The CAPEX program will now release estimates of capital and repair expenditures and the CSNA will release, separate and distinct, estimates of gross fixed capital formation. Although the two concepts are very similar and each is an important indicator that provides different perspectives, the concept of GFCF is broader in scope with a larger asset boundary. This note provides an overview of the concepts of capital expenditure and of gross fixed capital formation, and the reconciliation between the two estimates.
The capital expenditure estimates from the Capital and Repair Expenditure Survey represent expenditures by businesses and governments on buildings, engineering, machinery and equipment, software, and exploration and evaluation. All assets which normally have a life of more than one year and which are linked to future use in production are included, as well as expenditures on major renovations.
Gross fixed capital formation
Gross fixed capital formation is a key component in the calculation of expenditure-based Gross Domestic Product (GDP). It comprises investment in residential construction and investment in non-residential building and engineering construction, machinery and equipment and intellectual property products. Investment in building and engineering construction, machinery and equipment and intellectual property products accounted for 17% of the value of GDP in 2012. The CSNA follows the international macroeconomic accounting standard of GFCF, set out in SNA 2008Note 1, and covers the business, government and non-profit institutions serving households sectors.
The concept of GFCF goes beyond that of simply the purchase of fixed assets. As SNA 2008 notes, it includes the acquisition of new and existing fixed assets, through purchases, barter transactions or own-account capital formation, less the disposal of existing assets. It also has an expanded asset boundary; including estimates of investment in research and development, weapons systems and the costs associated with ownership transfer.

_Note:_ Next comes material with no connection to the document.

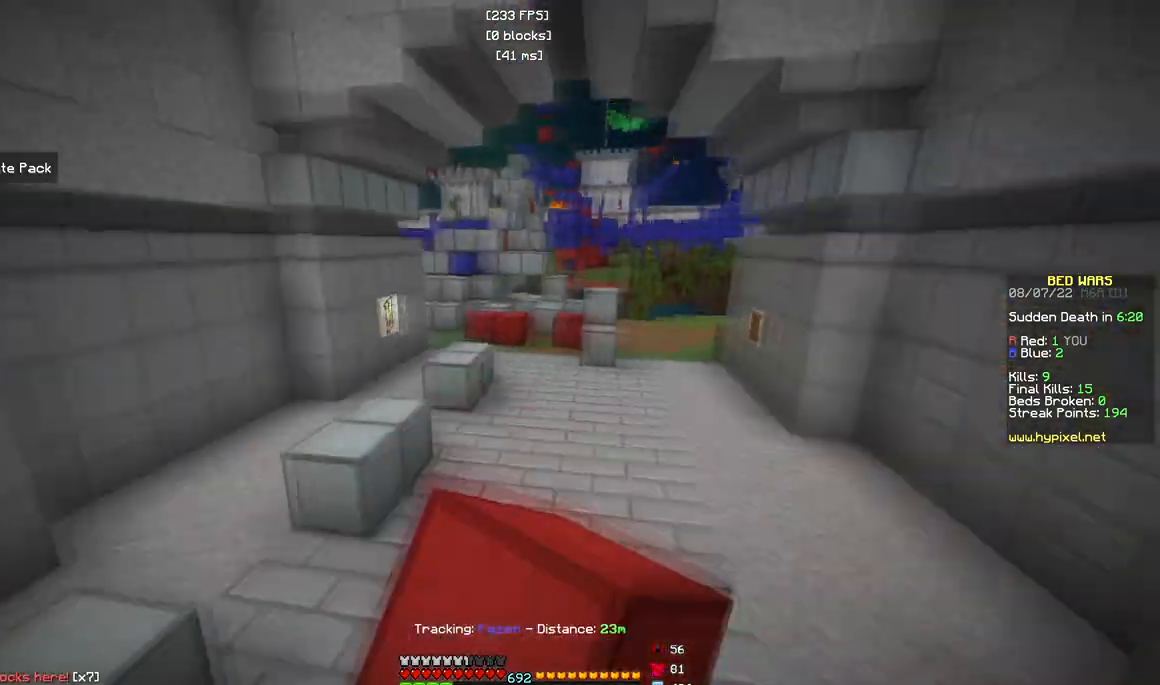
{"keys": ["a", "d", "s"], "mouse": [], "events": [[17, "mouse_left", "up"], [100, "mouse_left", "down"], [250, "mouse_left", "up"], [350, "mouse_left", "down"], [367, "w", "up"], [417, "s", "down"], [467, "mouse_left", "up"], [483, "a", "down"]]}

Reconciliation between capital expenditure and gross fixed capital formation
In order to calculate an estimate of GFCF, the CAPEX results for capital expenditure on building, engineering, machinery and equipment, software, and exploration and evaluation are the starting point. The following outlines the adjustments applied to CAPEX results to arrive at the GFCF concept.
Adjustments applied to capital expenditure to produce the CSNA concept of GFCF
- transfer costs: an addition to include costs associated with the purchase of existing fixed assets;
- software: an addition for the non-reported portion (own-account software);
- aircraft leasing: upward adjustment to account for aircraft leased from outside of Canada;
- vehicles to personal expenditure lease: a deduction to remove the value of vehicles leased for personal use;
- capital items charged to operating expense: a positive adjustment related to items that businesses treat as current expenditure, yet, according to SNA 2008, must be capitalized;
- business use of personal purchase and personal use of business purchase: adjustment to correctly capture which sector utilizes the purchase, business use is an addition, personal use is a subtraction;
- used motor vehicles, aircraft, and scrap and salvage: an adjustment to account for dis-investment and for the fact that used machinery and equipment were already included in GDP when first produced;
- net additions: additions for capital investment projects not captured by CAPEX (government sector investment projects); and
- sectoring and balancing: sectoring is related to survey data that are reclassified to business, government or non-profit institutions serving households sectors based on CSNA definitions. Balancing relates to secondary data sources that are used to ensure coherence between inputs and outputs, and with other accounts within the CSNA.
As the previously applied adjustments will no longer be part of the CAPEX release, a reconciliation table between capital expenditure and GFCF will be available at the time of the CSNA annual revision.